Помню, я делал однажды доклад о Маяковском — о «Бане» и «Клопе».

Потом прошли годы. После войны оканчивал вечернее отделение филологического факультета МГУ и писал дипломную работу о... «Бане» и «Клопе».

...А наши чтецы выступали перед всей школой — на больших вечерах, где были как учащиеся, так и их «дамы». Среди чтецов был даже один лауреат Московского городского конкурса. С отчаянной увлечённостью и трагическим накалом читал он «Песню про купца Калашникова»:

Ай, ребята, пойте — только гусли стройте!

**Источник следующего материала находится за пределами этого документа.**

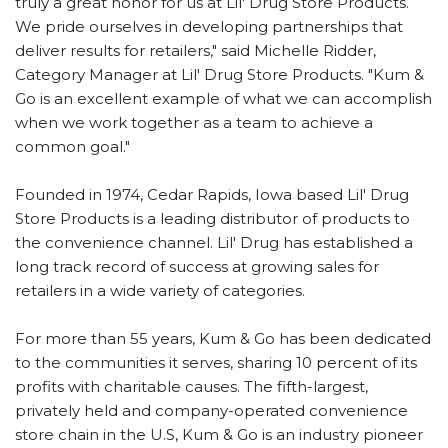
truly a great honor for us at Lil' Drug Store Products.
We pride ourselves in developing partnerships that
deliver results for retailers," said Michelle Ridder,
Category Manager at Lil' Drug Store Products. "Kum &
Go is an excellent example of what we can accomplish
when we work together as a team to achieve a
common goal."
Founded in 1974, Cedar Rapids, Iowa based Lil' Drug
Store Products is a leading distributor of products to
the convenience channel. Lil' Drug has established a
long track record of success at growing sales for
retailers in a wide variety of categories.
For more than 55 years, Kum & Go has been dedicated
to the communities it serves, sharing 10 percent of its
profits with charitable causes. The fifth-largest,
privately held and company-operated convenience
store chain in the U.S, Kum & Go is an industry pioneer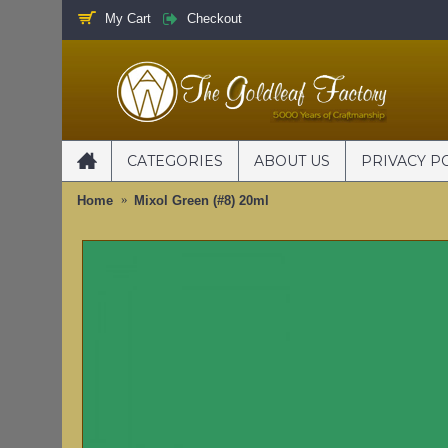
My Cart
Checkout
CATEGORIES
ABOUT US
PRIVACY P
Home
Mixol Green (#8) 20ml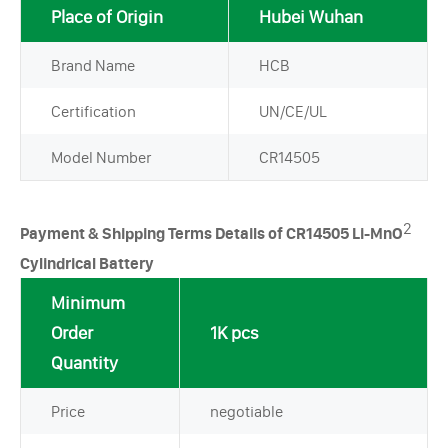
Place of Origin
Hubei Wuhan
Brand Name
HCB
Certification
UN/CE/UL
Model Number
CR14505
2
Payment & Shipping Terms Details of CR14505 Li-MnO
Cylindrical Battery
Minimum
Order
1K pcs
Quantity
Price
negotiable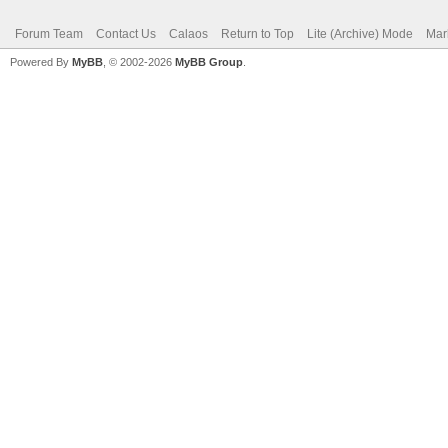
Forum Team
Contact Us
Calaos
Return to Top
Lite (Archive) Mode
Mar
Powered By
MyBB
, © 2002-2026
MyBB Group
.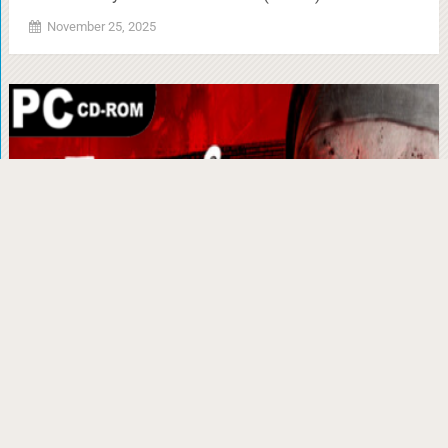
November 25, 2025
Evil Nun: The Broken Mask Torrent Download
(v1.671)
November 25, 2025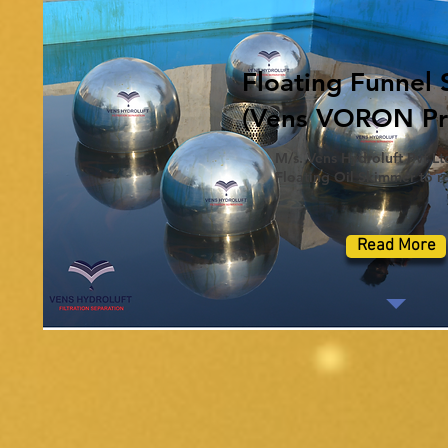
Floating Funnel
(Vens VORON Pro
M/s. Vens Hydroluft Pvt Ltd
Floating Oil Skimmer to re
Read More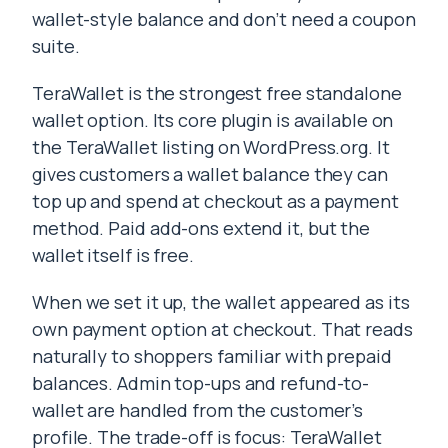
wallet-style balance and don’t need a coupon
suite.
TeraWallet is the strongest free standalone
wallet option. Its core plugin is available on
the TeraWallet listing on WordPress.org. It
gives customers a wallet balance they can
top up and spend at checkout as a payment
method. Paid add-ons extend it, but the
wallet itself is free.
When we set it up, the wallet appeared as its
own payment option at checkout. That reads
naturally to shoppers familiar with prepaid
balances. Admin top-ups and refund-to-
wallet are handled from the customer’s
profile. The trade-off is focus: TeraWallet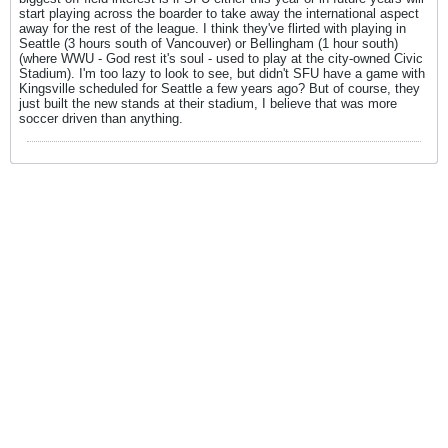
start playing across the boarder to take away the international aspect
away for the rest of the league. I think they've flirted with playing in
Seattle (3 hours south of Vancouver) or Bellingham (1 hour south)
(where WWU - God rest it's soul - used to play at the city-owned Civic
Stadium). I'm too lazy to look to see, but didn't SFU have a game with
Kingsville scheduled for Seattle a few years ago? But of course, they
just built the new stands at their stadium, I believe that was more
soccer driven than anything.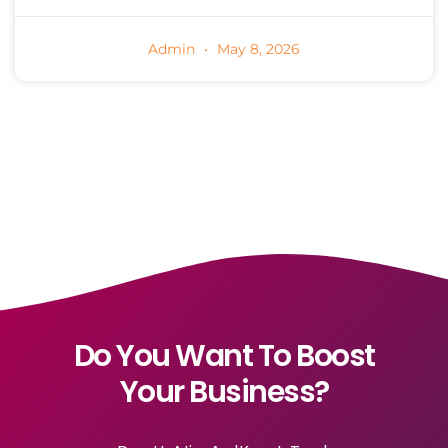
Admin
May 8, 2026
Do You Want To Boost
Your Business?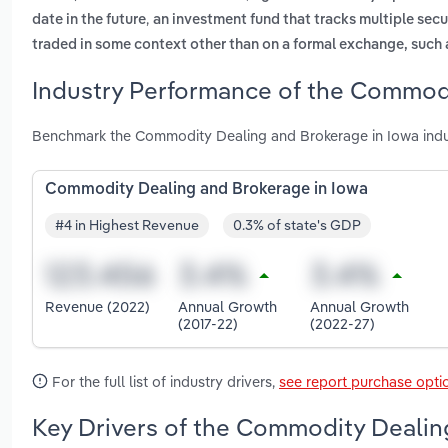
,
date in the future
an investment fund that tracks multiple secur
traded in some context other than on a formal exchange, such 
Industry Performance of the Commodi
Benchmark the Commodity Dealing and Brokerage in Iowa indus
Commodity Dealing and Brokerage in Iowa
#4 in Highest Revenue
0.3% of state's GDP
Revenue (2022)
Annual Growth
Annual Growth
(2017-22)
(2022-27)
For the full list of industry drivers,
see report purchase opti
Key Drivers of the Commodity Dealin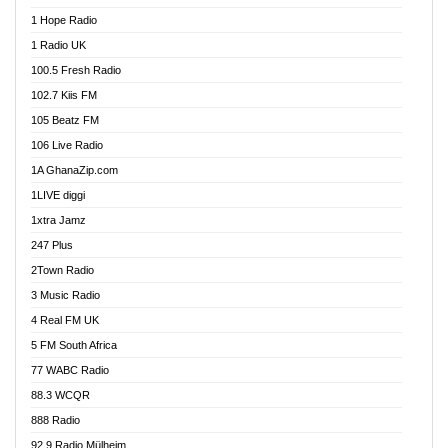
Afa Radio Online
1 Hope Radio
Afari Radio
1 Radio UK
Africa Churches FM
100.5 Fresh Radio
African FM Ghana
102.7 Kiis FM
AG Radio Ghana
105 Beatz FM
Agenda FM Online
106 Live Radio
Agoo 96.9 FM
1A GhanaZip.com
Agyenkwa 105.9 FM
1LIVE diggi
Ahenfo 98.1 FM
1xtra Jamz
Ahobrase Radio
247 Plus
Ahotor 92.3 FM
2Town Radio
Akan Twi Bible Radio
3 Music Radio
Akasanoma 101.8 FM
4 Real FM UK
AkomaPa FM 89.3 MHz
5 FM South Africa
Akumadan Time FM
77 WABC Radio
Akwaaba 98.1 Radio
88.3 WCQR
Akwasi Awuah Online
888 Radio
Alag Radio
92.9 Radio Mülheim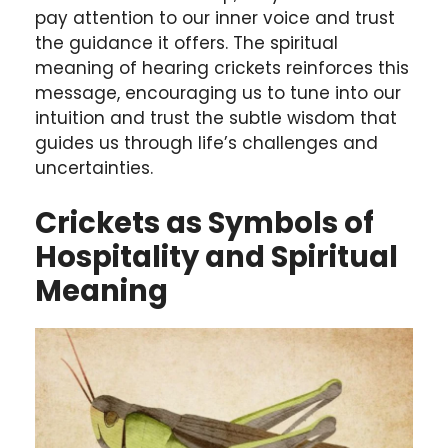
pay attention to our inner voice and trust
the guidance it offers. The spiritual
meaning of hearing crickets reinforces this
message, encouraging us to tune into our
intuition and trust the subtle wisdom that
guides us through life’s challenges and
uncertainties.
Crickets as Symbols of
Hospitality and Spiritual
Meaning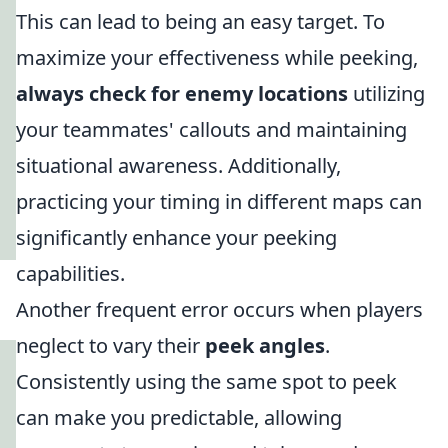
This can lead to being an easy target. To
maximize your effectiveness while peeking,
always check for enemy locations
utilizing
your teammates' callouts and maintaining
situational awareness. Additionally,
practicing your timing in different maps can
significantly enhance your peeking
capabilities.
Another frequent error occurs when players
neglect to vary their
peek angles
.
Consistently using the same spot to peek
can make you predictable, allowing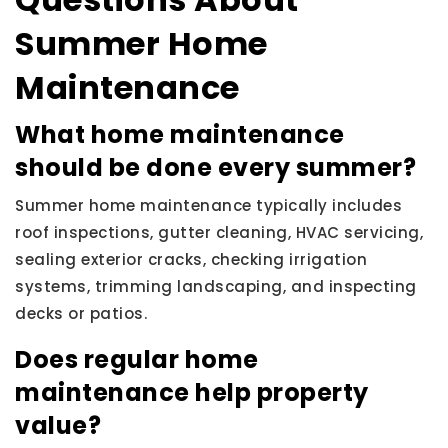
Summer Home
Maintenance
What home maintenance
should be done every summer?
Summer home maintenance typically includes
roof inspections, gutter cleaning, HVAC servicing,
sealing exterior cracks, checking irrigation
systems, trimming landscaping, and inspecting
decks or patios.
Does regular home
maintenance help property
value?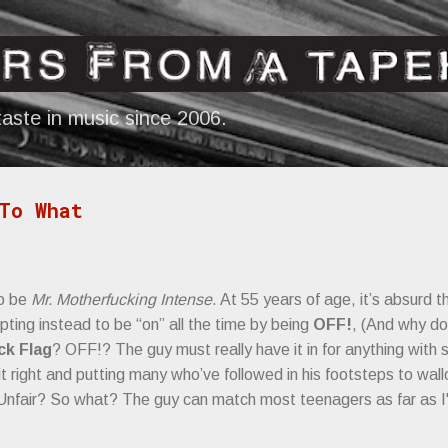
Skip to main content
aste in music since 2006.
To What
to be
Mr. Motherfucking Intense
. At 55 years of age, it’s absurd th
opting instead to be “on” all the time by being
OFF!
, (And why do
ck Flag
? OFF!? The guy must really have it in for anything with 
 it right and putting many who’ve followed in his footsteps to wal
Unfair? So what? The guy can match most teenagers as far as 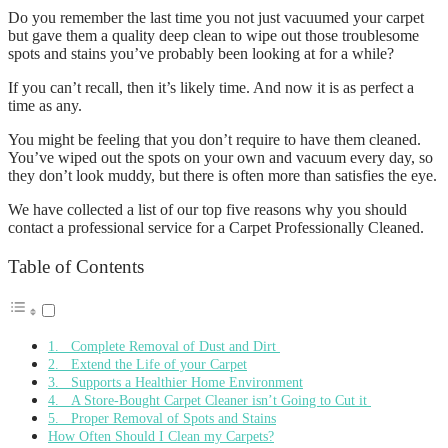
Do you remember the last time you not just vacuumed your carpet
but gave them a quality deep clean to wipe out those troublesome
spots and stains you’ve probably been looking at for a while?
If you can’t recall, then it’s likely time. And now it is as perfect a
time as any.
You might be feeling that you don’t require to have them cleaned.
You’ve wiped out the spots on your own and vacuum every day, so
they don’t look muddy, but there is often more than satisfies the eye.
We have collected a list of our top five reasons why you should
contact a professional service for a Carpet Professionally Cleaned.
Table of Contents
1. Complete Removal of Dust and Dirt
2. Extend the Life of your Carpet
3. Supports a Healthier Home Environment
4. A Store-Bought Carpet Cleaner isn’t Going to Cut it
5. Proper Removal of Spots and Stains
How Often Should I Clean my Carpets?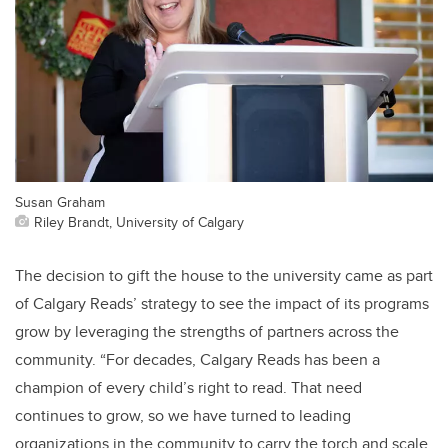
Susan Graham
Riley Brandt, University of Calgary
The decision to gift the house to the university came as part
of Calgary Reads’ strategy to see the impact of its programs
grow by leveraging the strengths of partners across the
community. “For decades, Calgary Reads has been a
champion of every child’s right to read. That need
continues to grow, so we have turned to leading
organizations in the community to carry the torch and scale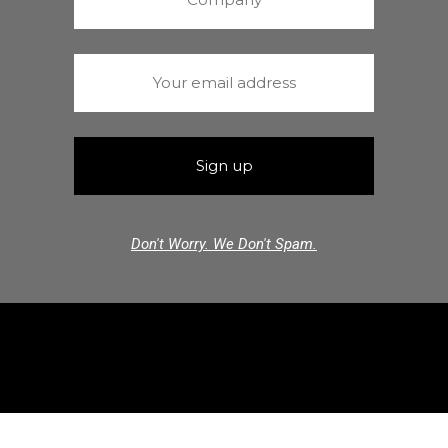
Don't Worry. We Don't Spam.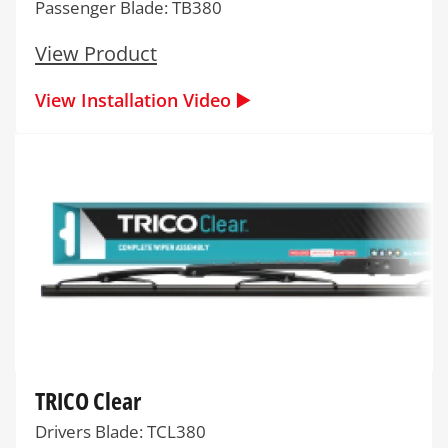
Passenger Blade: TB380
View Product
View Installation Video ▶️
TRICO Clear
Drivers Blade: TCL380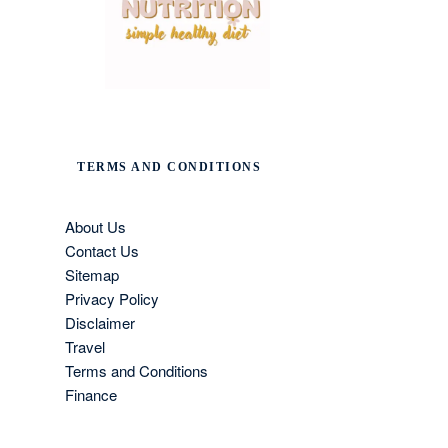
TERMS AND CONDITIONS
About Us
Contact Us
Sitemap
Privacy Policy
Disclaimer
Travel
Terms and Conditions
Finance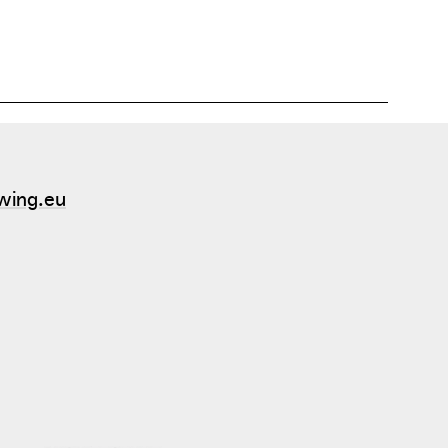
atural grass, with grass-clover he grows himself.
wing.eu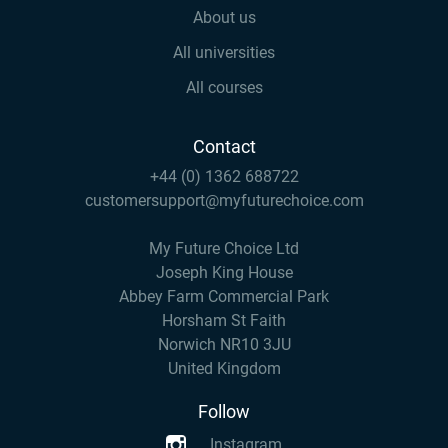
About us
All universities
All courses
Contact
+44 (0) 1362 688722
customersupport@myfuturechoice.com
My Future Choice Ltd
Joseph King House
Abbey Farm Commercial Park
Horsham St Faith
Norwich NR10 3JU
United Kingdom
Follow
Instagram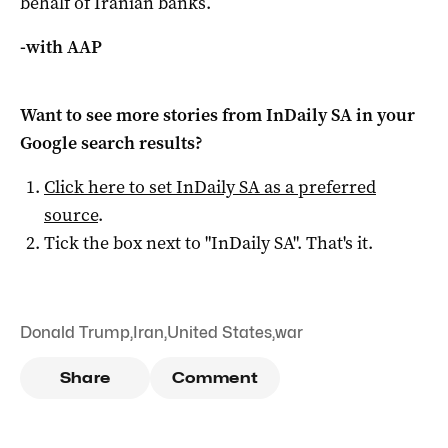
behalf of Iranian banks.
-with AAP
Want to see more stories from
InDaily SA
in your
Google search results?
Click here to set
InDaily SA
as a preferred
source
.
Tick the box next to "
InDaily SA
". That's it.
Donald Trump
,
Iran
,
United States
,
war
Share
Comment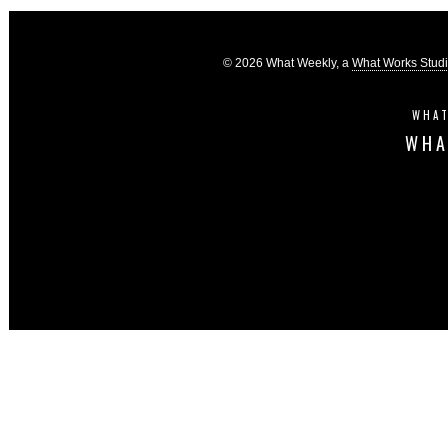
© 2026 What Weekly, a
What Works Stud
WHAT
WHA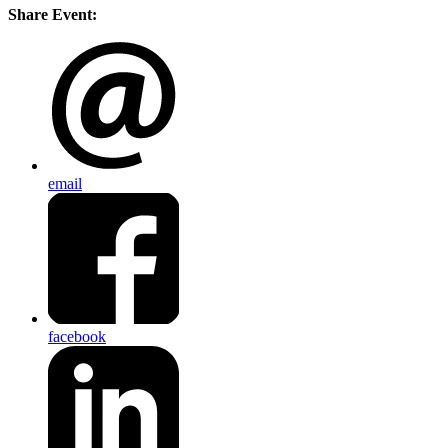
Share Event:
email
facebook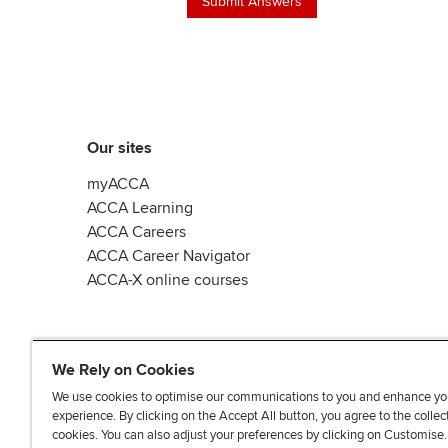
Our sites
myACCA
ACCA Learning
ACCA Careers
ACCA Career Navigator
ACCA-X online courses
We Rely on Cookies
We use cookies to optimise our communications to you and enhance yo
experience. By clicking on the Accept All button, you agree to the collec
L
X
Y
T
F
cookies. You can also adjust your preferences by clicking on Customise
i
o
i
a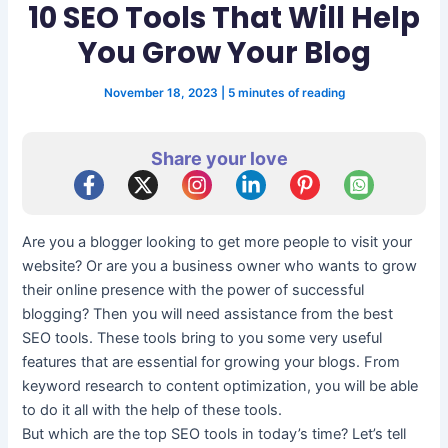
10 SEO Tools That Will Help
You Grow Your Blog
November 18, 2023
|
5 minutes of reading
Share your love
Are you a blogger looking to get more people to visit your
website? Or are you a business owner who wants to grow
their online presence with the power of successful
blogging? Then you will need assistance from the best
SEO tools. These tools bring to you some very useful
features that are essential for growing your blogs. From
keyword research to content optimization, you will be able
to do it all with the help of these tools.
But which are the top SEO tools in today’s time? Let’s tell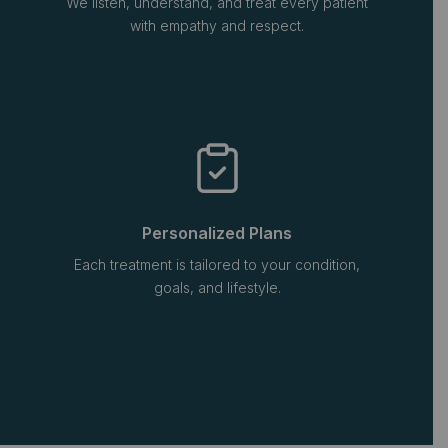
We listen, understand, and treat every patient
with empathy and respect.
Personalized Plans
Each treatment is tailored to your condition,
goals, and lifestyle.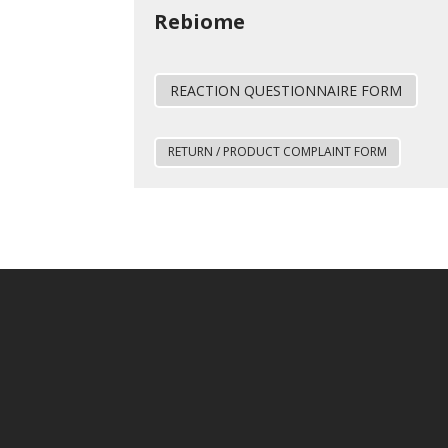
Rebiome
REACTION QUESTIONNAIRE FORM
RETURN / PRODUCT COMPLAINT FORM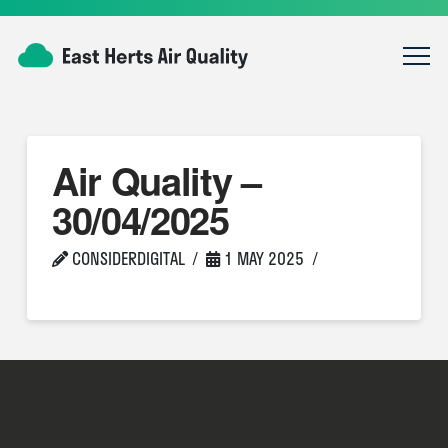
Air Quality –
30/04/2025
CONSIDERDIGITAL
1 MAY 2025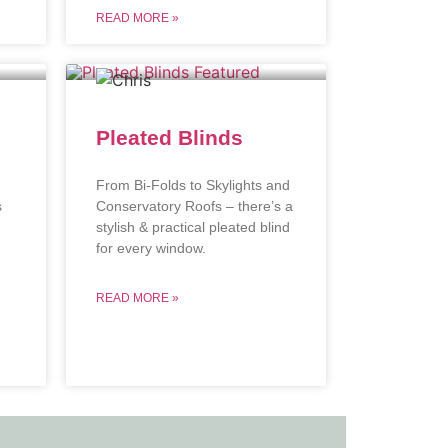
READ MORE »
Pleated Blinds
From Bi-Folds to Skylights and
s
Conservatory Roofs – there’s a
stylish & practical pleated blind
.
for every window.
READ MORE »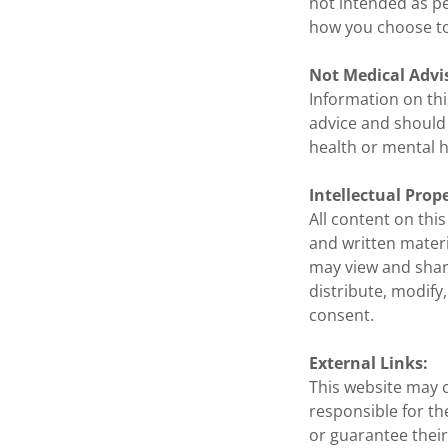
not intended as pe
how you choose to
Not Medical Advi
Information on thi
advice and should 
health or mental h
Intellectual Prop
All content on thi
and written materi
may view and shar
distribute, modify
consent.
External Links:
This website may c
responsible for th
or guarantee their 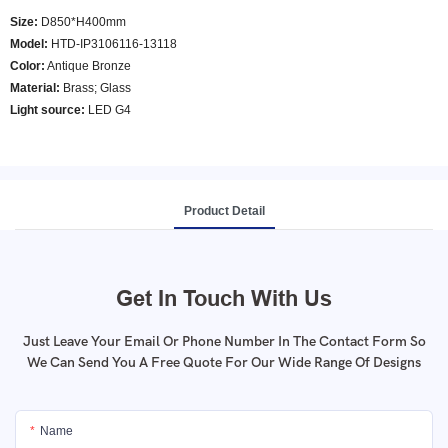
Size:
D850*H400mm
Model
:
HTD-IP3106116-13118
Color
:
Antique Bronze
Material:
Brass; Glass
Light source:
LED G4
Product Detail
Get In Touch With Us
Just Leave Your Email Or Phone Number In The Contact Form So
We Can Send You A Free Quote For Our Wide Range Of Designs
Name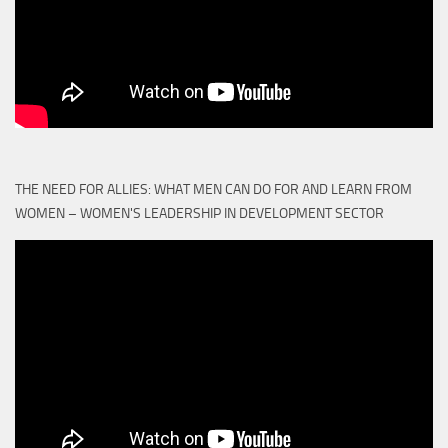
THE NEED FOR ALLIES: WHAT MEN CAN DO FOR AND LEARN FROM
WOMEN – WOMEN'S LEADERSHIP IN DEVELOPMENT SECTOR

В летних лагерях мы ходили на артиллерийский полигон, на стрельбы. Практиковались в топографии и тактике. Изучали устройство полковой пушки, станкового пулемёта, винтовки, пистолета. Достигшие артистизма разбирали и собирали их с закрытыми глазами.

С одного занятия на другое шли с песней. Песня требовалась обязательно. Пели удалую «Махорочку», «Три танкиста» и ранее мне неизвестную: «Джим, подшкипер с английской шхуны...»

В нашем взводе запевалой был Алексей Куликов, нежнолицый парень с румянцем на щеках, обладатель приятного тенора.

Пение было его стихией, как для Федотова математика и для Строганова живопись.

В лагерях — в солдатском быту, в военных играх и походах — испытывалась наша дружба. Здесь навсегда стали моими товарищами Юра Королёв, Лёша Соловьёв, Володя Щеглов.

Дружили и со старшеклассниками. Они были нашими наставниками. Замполитом «батареи двадцать четвёртого года» назначили Александра Долгова. На петлицах — четыре треугольничка и комиссарские звёзды на рукавах.

Белов и Мамленов школу давно уже окончили, сменили звание «товарищ учащийся» на «товарищ курсант».

Была наша батарея третьей, стала первой — выпускной. Снова поехали в лагерь — и... сигнал тревоги. По тревогам, по частым беспокойным сигналам трубы, мы поднимались в лагерях множество раз. Тревоги всегда оказывались учебными. Но на этот раз мы выстроились и нам сказали: «Война...»

Глубокой осенью сорок первого школа эвакуировалась в Сибирь. Доучивались, сдавали экзамены, а потом отправились в артучилище. В Одесское. Находилось оно на Урале, в тихом, маленьком городке.

Осталось в памяти жаркое, пыльное лето, осень, размесившая на дорогах глину. Столько липкой, вязкой глины, словно свезли её сюда со всего света!

Ещё месяц — два, и дороги стали проезжими, а на внутренних сторонах стен деревянных бараков, где мы жили, начал расти лёд.

С шести утра и до одиннадцати вечера — от зарядки и обтирания колючим уральским снегом и до того момента, когда ложились в такие же холодные и колючие, как снег, постели, — занятия.

Слушали лекции, ворочали пушки в артиллерийском парке, писали контрольные, учились водить газик, разматывали катушки с телефонными проводами, шагали по полям с теодолитом и мерными лентами, выстукивали морзянку ключом радиостанции, чистили и лелеяли личное оружие, корпели над планшетами, вооружившись циркулями, хордоугломерами и таблицами стрельб, ходили в наряды и караулы, наносили смертельные штыковые удары по чучелам фашистов, томились в противогазах в «химические дни», хрустели сухарями в дни «сухие», и наконец 17 февраля 1943 года нам выдали лейтенантские кубики.